Keynes anticipated technology would be the answer. Mankind would have harnessed it to solve the economic problem. He thought that  for the first time since his creation man will be faced with a new problem—how to use his freedom from pressing economic cares, how to occupy the leisure, which science and compound interest will have won for him, to live wisely and agreeably and well. He had assumed that the wealth created for us (by machines) would flow to all peoples, thus allowing us to to cultivate into a fuller perfection, the art of life itself and do not sell themselves for the means of life, who will be able to enjoy the abundance when it comes. He did not mention nor foresee that mankind had not dealt with the distribution of the wealth created by the machines. 

So inequality expanded at an alarming rate and before the 2nd decade of the 21st was barely halfway, we had jingoistic leaders like Trump and Johnson who would persuade their respective populations to withdraw from international/regional collaborations and to put their countries first. Neither would solve the fundamental problems described by Messrs Keynes and Piketty.

Even in well run countries, like Singapore, the electorate voted to have more opposition voices in parliament. Singaporeans too felt the widening inequalities and they too had pinned the blame on foreigners taking their jobs.
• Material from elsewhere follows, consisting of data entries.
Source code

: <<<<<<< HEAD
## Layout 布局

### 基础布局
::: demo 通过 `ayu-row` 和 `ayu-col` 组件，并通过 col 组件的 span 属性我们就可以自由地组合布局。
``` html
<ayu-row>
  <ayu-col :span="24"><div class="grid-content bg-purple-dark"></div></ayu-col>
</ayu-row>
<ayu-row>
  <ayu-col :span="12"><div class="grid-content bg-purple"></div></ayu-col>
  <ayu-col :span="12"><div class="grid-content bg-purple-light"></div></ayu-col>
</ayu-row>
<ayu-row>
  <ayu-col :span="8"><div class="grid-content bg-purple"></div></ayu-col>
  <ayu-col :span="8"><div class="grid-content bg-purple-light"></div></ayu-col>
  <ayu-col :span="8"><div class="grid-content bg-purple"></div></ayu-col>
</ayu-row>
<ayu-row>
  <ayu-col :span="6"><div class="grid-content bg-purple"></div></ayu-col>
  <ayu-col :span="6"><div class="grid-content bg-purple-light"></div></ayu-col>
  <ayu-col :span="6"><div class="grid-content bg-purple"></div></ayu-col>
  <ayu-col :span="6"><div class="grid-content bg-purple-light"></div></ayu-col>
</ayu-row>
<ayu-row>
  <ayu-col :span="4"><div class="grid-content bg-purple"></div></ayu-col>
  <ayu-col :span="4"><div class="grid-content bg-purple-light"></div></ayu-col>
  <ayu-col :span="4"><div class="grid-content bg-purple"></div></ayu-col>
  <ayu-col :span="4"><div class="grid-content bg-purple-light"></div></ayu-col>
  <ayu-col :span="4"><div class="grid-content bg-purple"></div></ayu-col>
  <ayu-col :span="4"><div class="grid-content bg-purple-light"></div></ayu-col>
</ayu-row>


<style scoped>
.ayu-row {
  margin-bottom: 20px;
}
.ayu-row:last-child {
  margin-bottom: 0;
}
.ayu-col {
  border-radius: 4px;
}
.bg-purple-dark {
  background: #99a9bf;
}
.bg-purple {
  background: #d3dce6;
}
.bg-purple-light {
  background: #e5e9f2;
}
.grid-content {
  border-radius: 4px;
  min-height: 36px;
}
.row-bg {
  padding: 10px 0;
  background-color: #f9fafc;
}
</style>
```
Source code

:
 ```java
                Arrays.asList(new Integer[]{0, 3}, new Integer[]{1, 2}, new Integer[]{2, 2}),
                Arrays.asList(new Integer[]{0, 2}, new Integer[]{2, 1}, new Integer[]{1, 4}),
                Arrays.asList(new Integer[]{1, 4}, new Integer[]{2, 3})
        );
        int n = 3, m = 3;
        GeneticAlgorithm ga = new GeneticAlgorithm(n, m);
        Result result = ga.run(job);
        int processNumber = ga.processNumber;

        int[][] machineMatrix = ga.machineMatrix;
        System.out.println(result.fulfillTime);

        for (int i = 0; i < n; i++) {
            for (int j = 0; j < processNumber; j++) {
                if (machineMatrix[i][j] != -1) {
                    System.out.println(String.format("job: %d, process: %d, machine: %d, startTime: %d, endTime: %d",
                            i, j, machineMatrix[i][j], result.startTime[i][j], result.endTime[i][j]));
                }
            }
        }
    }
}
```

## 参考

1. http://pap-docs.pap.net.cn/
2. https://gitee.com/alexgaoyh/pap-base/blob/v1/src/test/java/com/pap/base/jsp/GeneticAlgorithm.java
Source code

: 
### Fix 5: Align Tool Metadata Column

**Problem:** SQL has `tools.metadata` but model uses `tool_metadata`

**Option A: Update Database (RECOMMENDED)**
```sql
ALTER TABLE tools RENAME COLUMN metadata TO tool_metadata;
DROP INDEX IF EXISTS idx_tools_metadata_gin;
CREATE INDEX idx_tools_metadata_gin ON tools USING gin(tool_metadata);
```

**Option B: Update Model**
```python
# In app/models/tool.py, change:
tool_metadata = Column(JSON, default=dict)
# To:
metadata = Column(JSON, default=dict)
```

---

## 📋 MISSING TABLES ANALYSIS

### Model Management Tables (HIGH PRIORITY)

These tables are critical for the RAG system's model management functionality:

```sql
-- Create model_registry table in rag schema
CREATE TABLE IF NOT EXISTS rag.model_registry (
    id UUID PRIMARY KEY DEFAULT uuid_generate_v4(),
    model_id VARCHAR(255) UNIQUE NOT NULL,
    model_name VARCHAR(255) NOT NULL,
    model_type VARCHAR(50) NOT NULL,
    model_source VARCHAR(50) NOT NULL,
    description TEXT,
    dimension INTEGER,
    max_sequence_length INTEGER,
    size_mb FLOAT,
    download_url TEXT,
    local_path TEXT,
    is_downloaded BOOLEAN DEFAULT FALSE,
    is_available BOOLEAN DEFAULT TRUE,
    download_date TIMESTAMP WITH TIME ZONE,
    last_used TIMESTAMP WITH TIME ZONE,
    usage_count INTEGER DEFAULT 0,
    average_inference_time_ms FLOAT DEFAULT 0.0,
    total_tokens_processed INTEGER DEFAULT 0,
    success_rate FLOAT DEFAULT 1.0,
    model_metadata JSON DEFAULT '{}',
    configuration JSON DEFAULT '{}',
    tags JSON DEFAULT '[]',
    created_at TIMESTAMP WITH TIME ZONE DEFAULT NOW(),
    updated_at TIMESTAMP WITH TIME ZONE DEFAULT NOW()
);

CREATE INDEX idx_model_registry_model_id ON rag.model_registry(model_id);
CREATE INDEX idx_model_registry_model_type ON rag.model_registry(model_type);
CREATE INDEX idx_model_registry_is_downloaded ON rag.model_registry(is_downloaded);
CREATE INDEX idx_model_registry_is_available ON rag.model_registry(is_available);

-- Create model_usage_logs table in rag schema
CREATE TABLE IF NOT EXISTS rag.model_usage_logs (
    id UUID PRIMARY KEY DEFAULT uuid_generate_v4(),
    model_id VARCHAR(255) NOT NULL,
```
They also felt (eloquently expressed by a star opposition candidate, Jamus Lim) that the government has taken the side of capital rather than labour. It is little wonder that The Workers' Party (including Jamus) won the seats in parliament.




My children (yes, those with phones smarter than a rocketship) are fortunate to be in the sponsorship and employment of good institutions. So, they will have jobs when they finish their tertiary studies. But when they start working, they will be part of a new generation. They will know that there are others whose skills are not rewarded (or required) by the capitalist system. If they have the inclination as well as the opportunity, they need to find a right way forward for society. One where the economic gains are more fairly distributed not by pulling down the rich or weakening the strong. They have to share the wealth without taking away dignity and  without extinguishing the incentive for humans to keep striving. That way, we can then hope for a peaceful future for our grandchildren rather than staring into the spectre of yet another class war.